**Goal of the exercise:** All of the data below must be reproduced word for word, but without its images.

**Data for processing:**
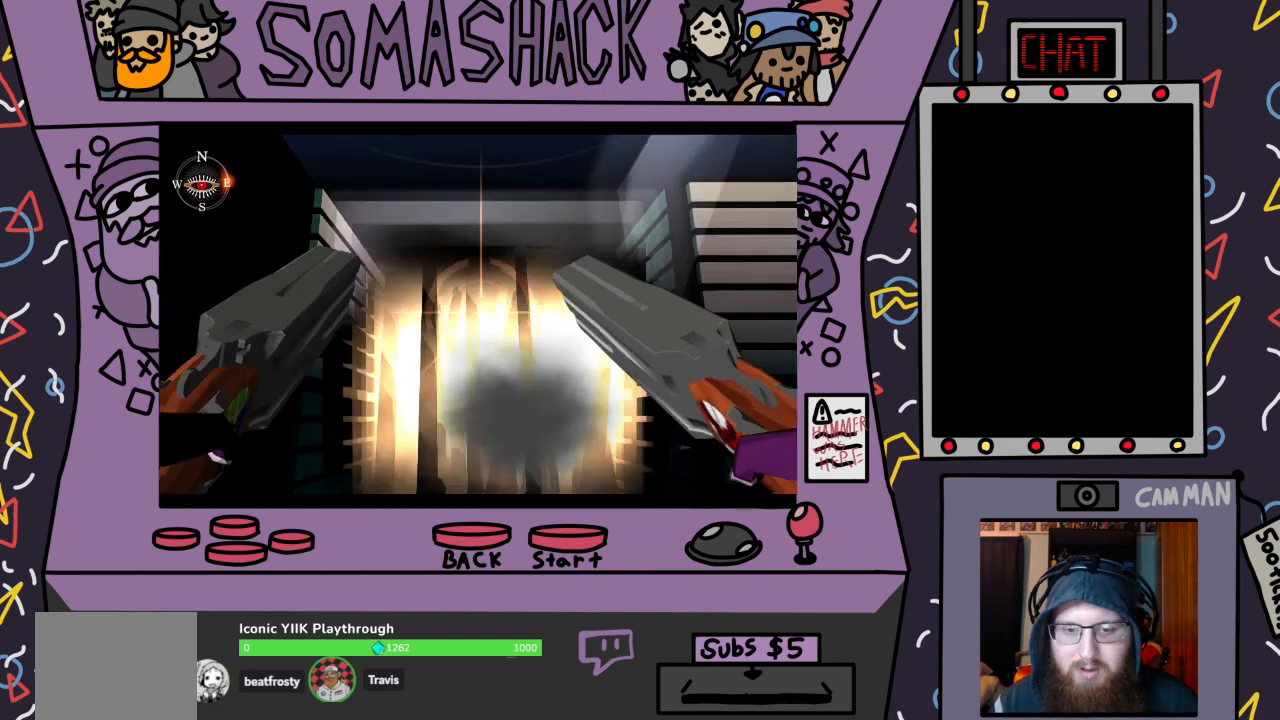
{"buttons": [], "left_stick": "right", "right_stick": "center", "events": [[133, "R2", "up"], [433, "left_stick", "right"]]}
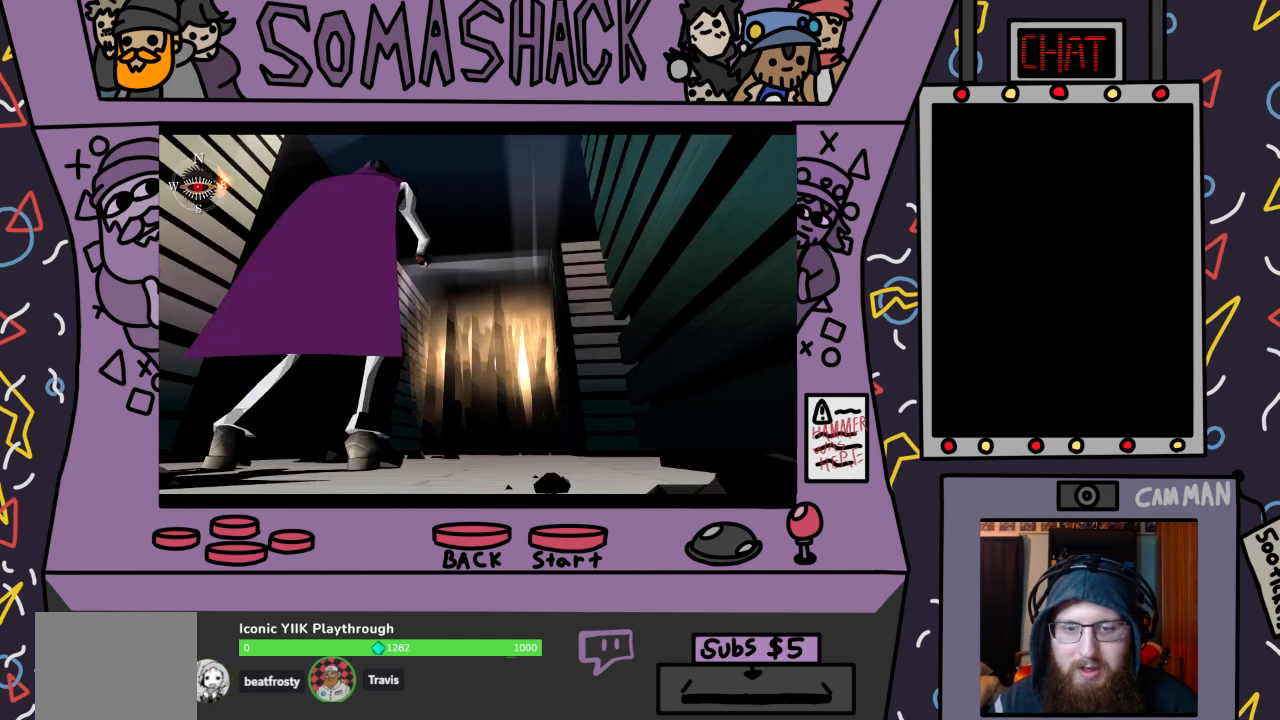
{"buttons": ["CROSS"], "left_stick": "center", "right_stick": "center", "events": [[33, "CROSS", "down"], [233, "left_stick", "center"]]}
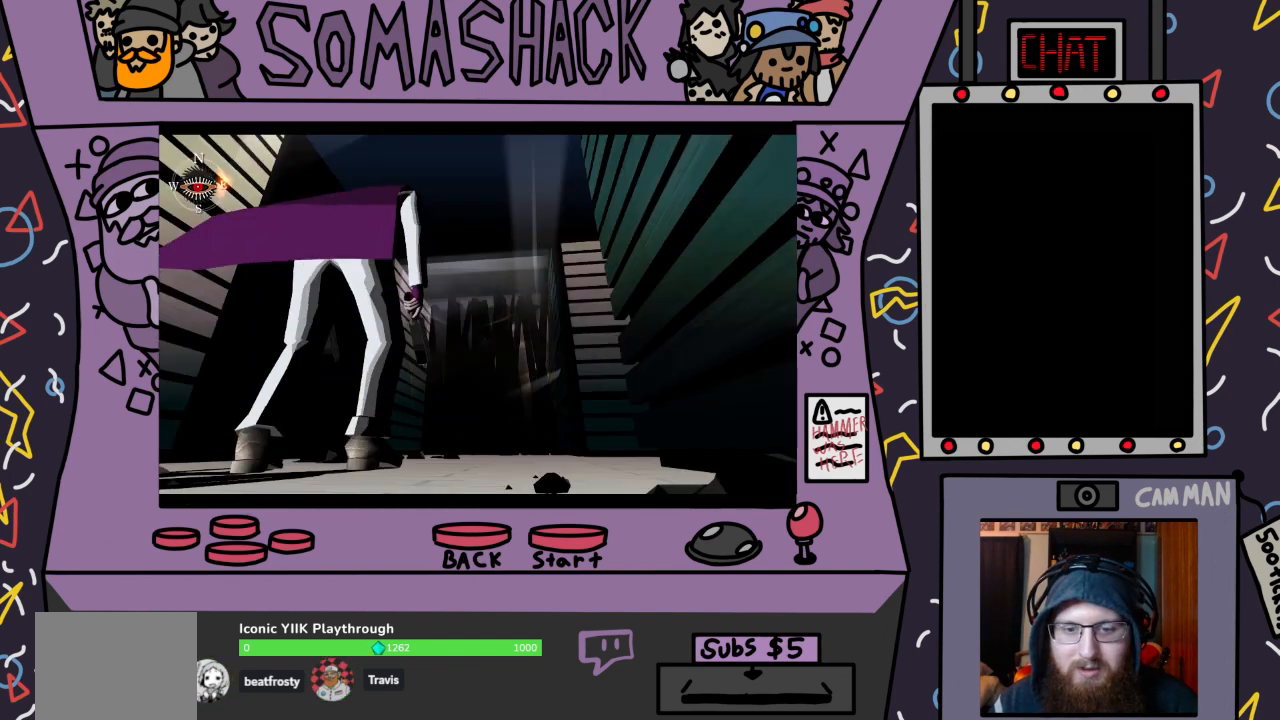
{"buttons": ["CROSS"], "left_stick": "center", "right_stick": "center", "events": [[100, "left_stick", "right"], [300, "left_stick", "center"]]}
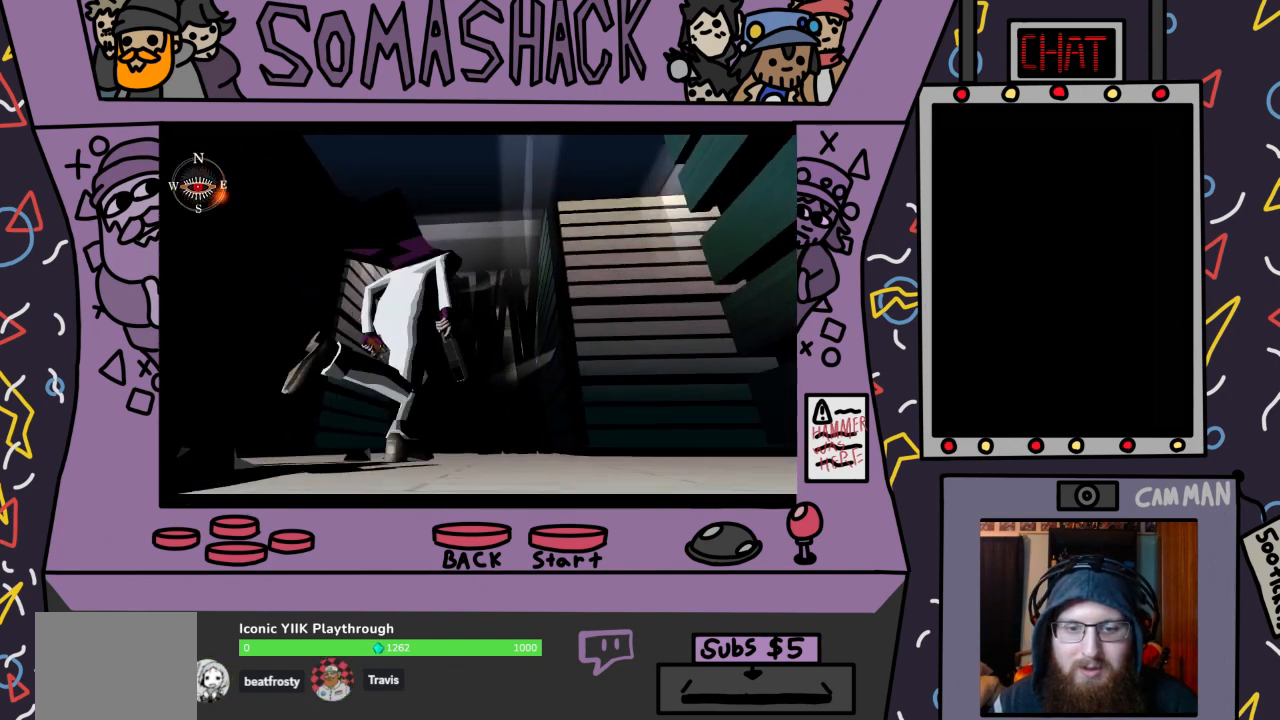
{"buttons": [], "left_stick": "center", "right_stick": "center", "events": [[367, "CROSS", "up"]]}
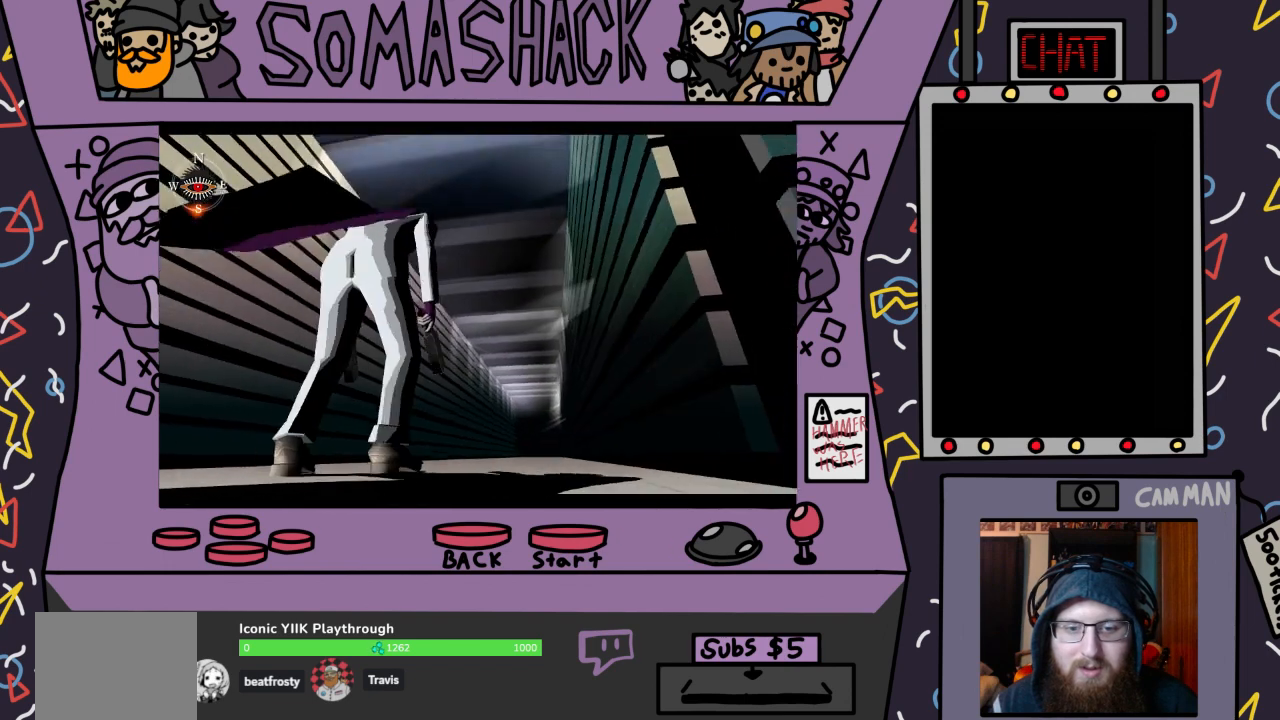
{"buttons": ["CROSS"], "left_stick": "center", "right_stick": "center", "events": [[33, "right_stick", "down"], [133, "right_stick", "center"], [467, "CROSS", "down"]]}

**Solution for this task:**
{"buttons": [], "left_stick": "right", "right_stick": "center", "events": [[133, "R2", "up"], [433, "left_stick", "right"]]}
{"buttons": ["CROSS"], "left_stick": "center", "right_stick": "center", "events": [[33, "CROSS", "down"], [233, "left_stick", "center"]]}
{"buttons": ["CROSS"], "left_stick": "center", "right_stick": "center", "events": [[100, "left_stick", "right"], [300, "left_stick", "center"]]}
{"buttons": [], "left_stick": "center", "right_stick": "center", "events": [[367, "CROSS", "up"]]}
{"buttons": ["CROSS"], "left_stick": "center", "right_stick": "center", "events": [[33, "right_stick", "down"], [133, "right_stick", "center"], [467, "CROSS", "down"]]}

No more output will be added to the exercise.